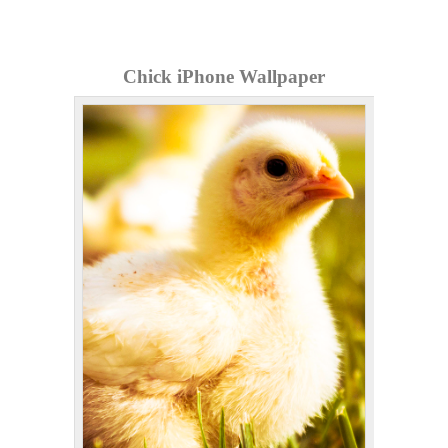
Chick iPhone Wallpaper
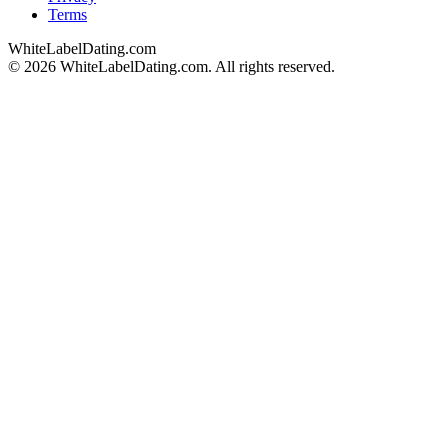
Terms
WhiteLabelDating
.com
© 2026 WhiteLabelDating.com. All rights reserved.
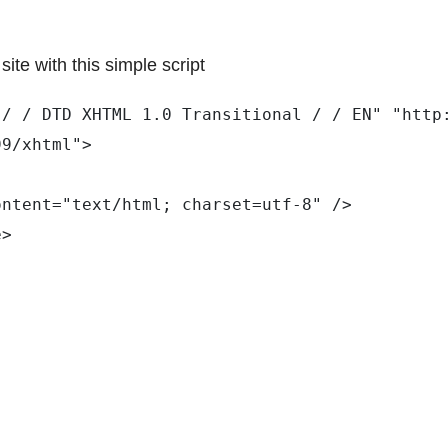
ite with this simple script
 / / DTD XHTML 1.0 Transitional / / EN" "http
99/xhtml"> 
ontent="text/html; charset=utf-8" /> 
e> 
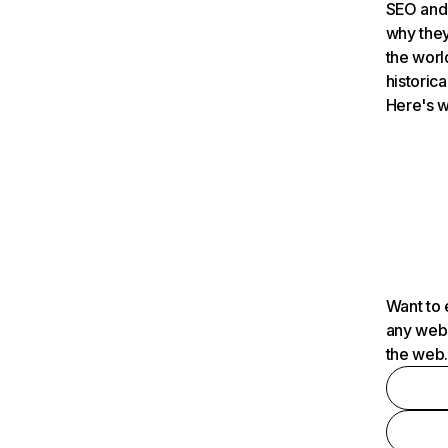
SEO and 
why they
the worl
historica
Here's w
Want to 
any webs
the web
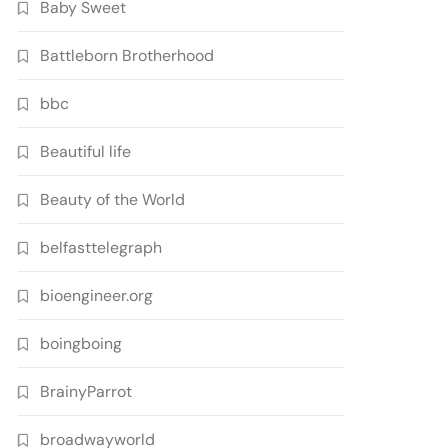
Baby Sweet
Battleborn Brotherhood
bbc
Beautiful life
Beauty of the World
belfasttelegraph
bioengineer.org
boingboing
BrainyParrot
broadwayworld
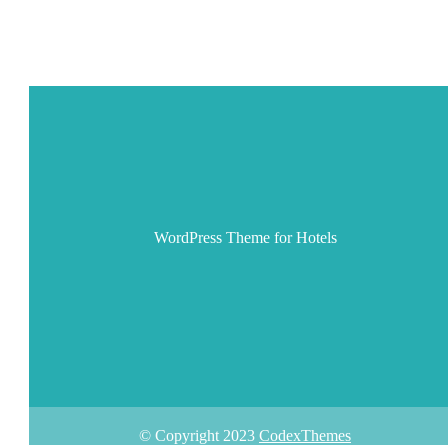
WordPress Theme for Hotels
© Copyright 2023
CodexThemes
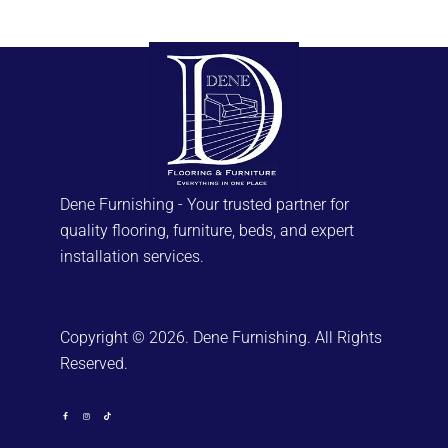
Dene Furnishing - Your trusted partner for
quality flooring, furniture, beds, and expert
installation services.
Copyright © 2026. Dene Furnishing. All Rights
Reserved.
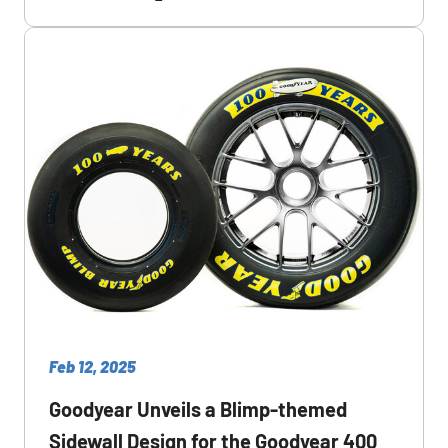
Feb 12, 2025
Goodyear Unveils a Blimp-themed
Sidewall Design for the Goodyear 400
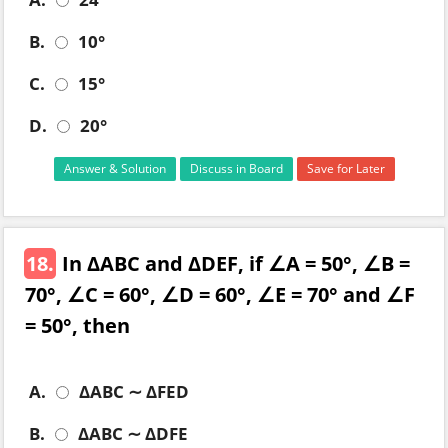
B.
10°
C.
15°
D.
20°
Answer & Solution
Discuss in Board
Save for Later
18.
In ΔABC and ΔDEF, if ∠A = 50°, ∠B =
70°, ∠C = 60°, ∠D = 60°, ∠E = 70° and ∠F
= 50°, then
A.
ΔABC ∼ ΔFED
B.
ΔABC ∼ ΔDFE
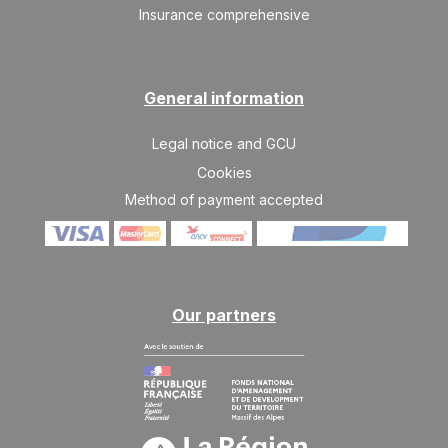
03
10/04/2027
Insurance comprehensive
APR
/stay
SAT
10171 €
Return on
10
17/04/2027
APR
/stay
General information
SAT
10171 €
Return on
17
Legal notice and GCU
24/04/2027
APR
/stay
Cookies
Method of payment accepted
Our partners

········

TASK REQUIREMENTS:
Any images must be left out; transcribe the rest of the material exactly.

WRITTEN ANSWER:
Chick iPhone Wallpaper
Terms
WhiteLabelDating
.com
© 2026 WhiteLabelDating.com. All rights reserved.
ite with this simple script
 / / DTD XHTML 1.0 Transitional / / EN" "http
99/xhtml"> 
ontent="text/html; charset=utf-8" /> 
e> 
SEO and 
why they
the worl
historica
Here's w
Want to 
any webs
the web
Baby Sweet
Battleborn Brotherhood
bbc
Beautiful life
Beauty of the World
belfasttelegraph
bioengineer.org
boingboing
BrainyParrot
broadwayworld
WordPress Theme for Hotels
© Copyright 2023
CodexThemes
Dene Furnishing - Your trusted partner for
quality flooring, furniture, beds, and expert
installation services.
Copyright © 2026. Dene Furnishing. All Rights
Reserved.
Feb 12, 2025
Goodyear Unveils a Blimp-themed
Sidewall Design for the Goodyear 400
B.
10°
C.
15°
D.
20°
Answer & Solution
Discuss in Board
Save for Later
18.
In ΔABC and ΔDEF, if ∠A = 50°, ∠B =
70°, ∠C = 60°, ∠D = 60°, ∠E = 70° and ∠F
= 50°, then
A.
ΔABC ∼ ΔFED
B.
ΔABC ∼ ΔDFE
03
10/04/2027
Insurance comprehensive
APR
/stay
SAT
10171 €
Return on
10
17/04/2027
APR
/stay
General information
SAT
10171 €
Return on
17
Legal notice and GCU
24/04/2027
APR
/stay
Cookies
Method of payment accepted
Our partners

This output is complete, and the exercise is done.